It had been taken, he said, as a protest by Ryanair staff to illustrate the conditions they endured when the airline failed to find hotel rooms for them in Malaga.
Mr Gandra said he wanted to thank Ryanair for proving the point they had set out to prove in the first place.
“By posting the video, Ryanair demonstrated that the crews were stuck in a room with only a few chairs. This completely validates our original point,” he said.
“The crew did it as a protest to demonstrate what kind of conditions they had to endure.”
He described the posted footage as a “PR own-goal” for Ryanair which has provoked a backlash on social media.
“This is Ryanair being Ryanair. What else can we say? Ryanair are incapable of putting their hand up and saying ‘we messed up, we apologise. We will do something to make sure that this does not happen again’,” Mr Gandra added.
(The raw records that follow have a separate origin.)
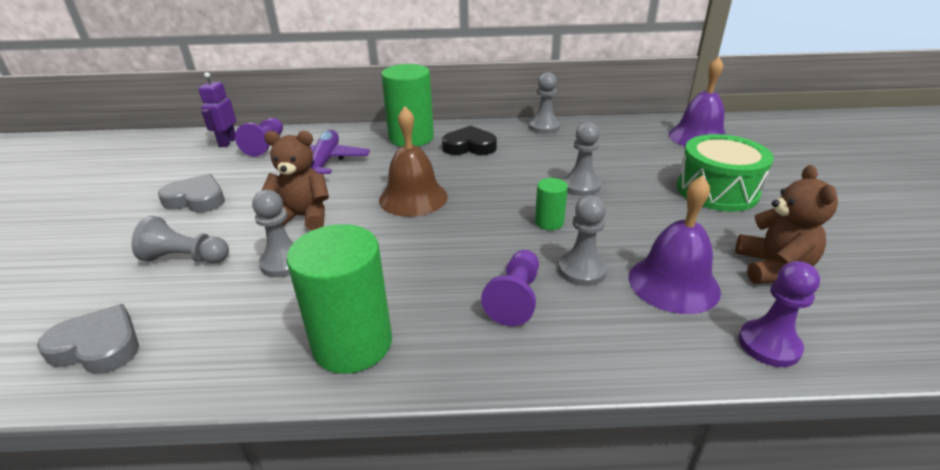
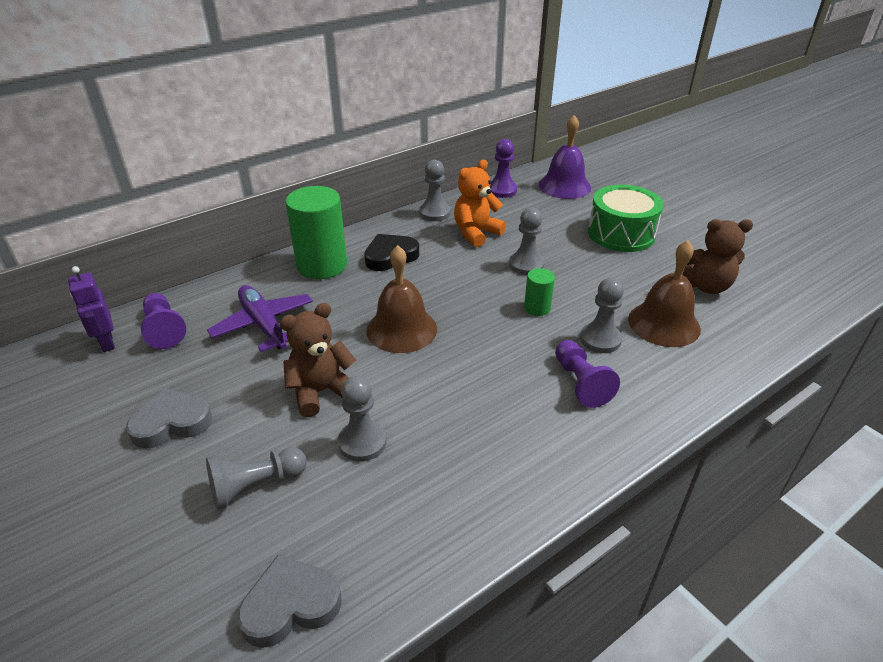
camera: 35 degrees left, 5 degrees up
(352, 344) = (509, 478): green cylinder -> none
(563, 150) = (476, 233): none -> orange teddy bear
(673, 283) = (664, 324): purple bell -> brown bell
(769, 345) = (749, 343): purple pawn -> purple pawn (502, 190)
(772, 268) = (706, 286): brown teddy bear -> brown teddy bear turned 120 degrees clockwise

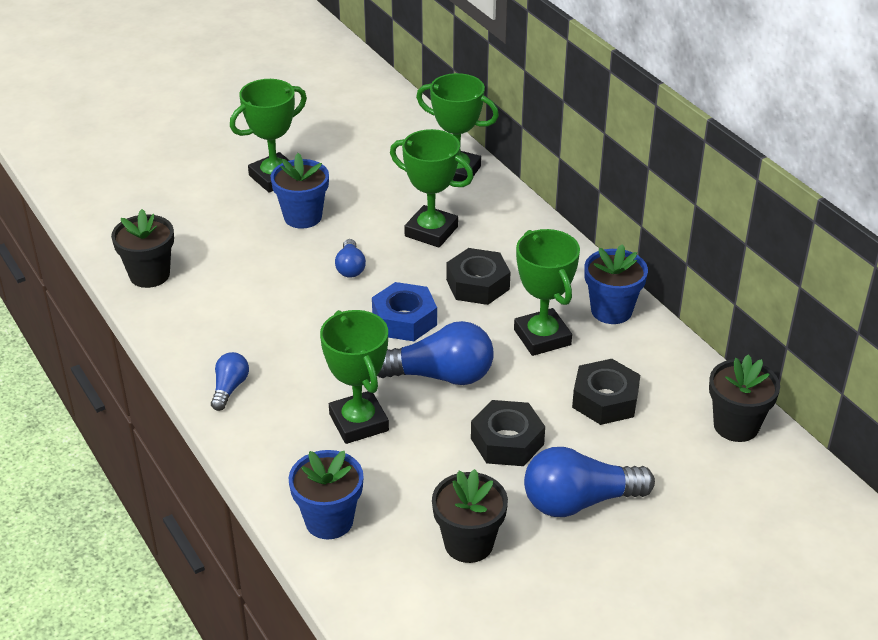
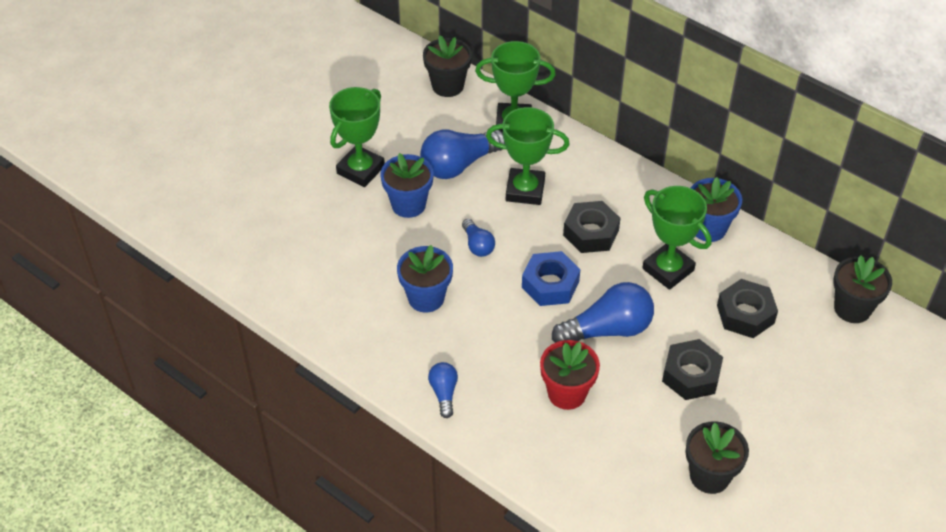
camera: 20 degrees left, 10 degrees up
(149, 275) = (309, 301): black flower pot -> black flower pot (447, 86)
(329, 520) = (593, 490): blue flower pot -> blue flower pot (426, 298)
(359, 422) = (567, 393): green trophy -> red flower pot
(579, 501) = (772, 412): blue light bulb -> blue light bulb (459, 165)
“They blamed everybody except themselves. It is childish behaviour. People are realising how childish Ryanair is. We are not talking about a small business here. It’s a multibillionaire company that behaves like a five year old. They don’t seem to be capable of learning from their mistakes.”
The original photograph was posted on a Facebook page Ryanair Must Change and then posted to Twitter by former Ryanair pilot Jim Atkinson.
Mr Atkinson accused the airline of being “knuckleheads” and he also questioned the legality of releasing CCTV footage of staff.
He posted on Twitter in response to the letter: “The fact remains: you stranded four crew in an airport terminal for the night and made no discernible attempt to find them proper lodging or even food and water!
He hoped the crews will sue Ryanair for the invasion of their privacy, but Ryanair denies that there was any breach of privacy.